Problem 1: Reproduce verbatim the portion of the model-loading notebook excerpt from "# model_basename = 'llama-2-7b-chat.ggmlv3.q4_1.bin'" up to and including "api (HUGGINGFACE HUB)".
Problem 2: Write a continuation of the notebook excerpt on downloading and saving the Llama 2 model, beginning after its final line.

Excerpt:
***
MODELS_PATH = f"{ROOT_PATH}models/"
if os.path.exists(MODELS_PATH) == False:
    os.mkdir(MODELS_PATH)
if os.path.exists(csv_folder) == False:
    os.mkdir(csv_folder)
print('models available : ', os.listdir(MODELS_PATH))

def make_folder_for_model_name(model_name):
    model_path = f"{MODELS_PATH}/{model_name}/"
    if os.path.isdir(model_path) is False:
       print('creating a new folder for this model')
       os.mkdir(model_path)
    else:
       print('folder is already present for model')
    return model_path


def split_text(text, max_length=512):
    chunks = []
    for i in range(0, len(text), max_length):
        chunks.append(text[i:i+max_length])
    return chunks

models available :  []


## Load Model

In [5]:
model_name_or_path = "TheBloke/Llama-2-13B-chat-GGML"
model_basename = "llama-2-13b-chat.ggmlv3.q5_1.bin" # the model is in bin format
model_name = "Llama-2-13B-chat-GGML"

# model_name_or_path = "TheBloke/Llama-2-7B-Chat-GGML"
# model_basename = 'llama-2-7b-chat.ggmlv3.q4_1.bin'
# model_name = "Llama-2-7B-chat-GGML"

model_folder_in_drive = make_folder_for_model_name(model_name)
model_bin_path = f"{model_folder_in_drive}{model_basename}"

creating a new folder for this model


### Load Model with hf_hub_download api (HUGGINGFACE HUB)

In [7]:
from huggingface_hub import hf_hub_download
from llama_cpp import Llama

# In case we need to download model from HF. Model size is ~9.7GB
model_path = hf_hub_download(repo_id=model_name_or_path, filename=model_basename)

# save this model to path
command_to_transfer_model = f"""{model_path} '{model_folder_in_drive}'"""
! cp $command_to_transfer_model

Downloading (…)chat.ggmlv3.q5_1.bin:   0%|          | 0.00/9.76G [00:00<?, ?B/s]

In [8]:
print(f'{model_name_or_path} model is saved to -- {model_folder_in_drive} in your file system / google drive')
***
Data extracts:

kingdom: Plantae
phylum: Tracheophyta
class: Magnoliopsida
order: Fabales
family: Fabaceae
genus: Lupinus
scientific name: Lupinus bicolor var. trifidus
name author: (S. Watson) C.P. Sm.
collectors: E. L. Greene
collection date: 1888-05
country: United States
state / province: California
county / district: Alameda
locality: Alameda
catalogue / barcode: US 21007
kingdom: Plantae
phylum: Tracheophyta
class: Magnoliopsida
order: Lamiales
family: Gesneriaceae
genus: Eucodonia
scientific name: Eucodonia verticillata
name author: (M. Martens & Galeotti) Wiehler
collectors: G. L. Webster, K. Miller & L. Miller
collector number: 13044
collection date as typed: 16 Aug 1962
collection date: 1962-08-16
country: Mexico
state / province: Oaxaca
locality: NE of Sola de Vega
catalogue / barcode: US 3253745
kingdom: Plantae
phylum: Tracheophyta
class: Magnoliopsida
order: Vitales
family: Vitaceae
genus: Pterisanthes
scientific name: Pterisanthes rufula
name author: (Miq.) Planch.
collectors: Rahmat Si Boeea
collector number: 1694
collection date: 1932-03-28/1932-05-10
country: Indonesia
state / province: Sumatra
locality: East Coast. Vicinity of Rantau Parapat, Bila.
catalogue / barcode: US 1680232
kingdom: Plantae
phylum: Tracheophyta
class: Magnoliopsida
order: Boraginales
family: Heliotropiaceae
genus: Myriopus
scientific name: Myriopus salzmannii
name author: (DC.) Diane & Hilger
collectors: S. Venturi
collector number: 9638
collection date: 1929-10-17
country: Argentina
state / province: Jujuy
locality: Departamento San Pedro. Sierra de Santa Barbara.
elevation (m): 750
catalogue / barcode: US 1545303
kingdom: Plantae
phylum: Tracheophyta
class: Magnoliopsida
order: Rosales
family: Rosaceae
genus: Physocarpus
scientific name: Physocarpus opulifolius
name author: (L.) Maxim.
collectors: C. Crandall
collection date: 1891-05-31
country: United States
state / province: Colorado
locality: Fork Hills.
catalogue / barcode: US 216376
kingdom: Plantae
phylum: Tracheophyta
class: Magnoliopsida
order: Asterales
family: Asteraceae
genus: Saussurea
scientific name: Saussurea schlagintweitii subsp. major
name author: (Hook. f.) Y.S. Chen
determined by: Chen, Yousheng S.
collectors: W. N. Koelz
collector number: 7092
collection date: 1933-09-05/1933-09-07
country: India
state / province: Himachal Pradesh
***
Response box 1:
# model_basename = 'llama-2-7b-chat.ggmlv3.q4_1.bin'
# model_name = "Llama-2-7B-chat-GGML"

model_folder_in_drive = make_folder_for_model_name(model_name)
model_bin_path = f"{model_folder_in_drive}{model_basename}"

creating a new folder for this model


### Load Model with hf_hub_download api (HUGGINGFACE HUB)

Response box 2:
TheBloke/Llama-2-13B-chat-GGML model is saved to -- /content/models//Llama-2-13B-chat-GGML/ in your file system / google drive


### If you saved the bin file one time, you can update 'model_path' to local bin file directly

In [9]:
# GPU
lcpp_llm = None
lcpp_llm = Llama(
    model_path=model_path,
    n_threads=2, # CPU cores
    n_batch=512, # Should be between 1 and n_ctx, consider the amount of VRAM in your GPU.
    n_gpu_layers=32 # Change this value based on your model and your GPU VRAM pool.
    )

AVX = 1 | AVX2 = 1 | AVX512 = 0 | AVX512_VBMI = 0 | AVX512_VNNI = 0 | FMA = 1 | NEON = 0 | ARM_FMA = 0 | F16C = 1 | FP16_VA = 0 | WASM_SIMD = 0 | BLAS = 1 | SSE3 = 1 | VSX = 0 | 


## Model is loaded for action

### prompt - 1

In [12]:
prompt = "Who was 11th indian prime minister"
prompt_template=f'''SYSTEM: You are a helpful, respectful and honest assistant. Always answer as helpfully.

USER: {prompt}

ASSISTANT:
'''
response = lcpp_llm(prompt=prompt_template,
                    max_tokens=256,
                    temperature=0.5,
                    top_p=0.95,
                    repeat_penalty=1.2,
                    top_k=150,
                    echo=True)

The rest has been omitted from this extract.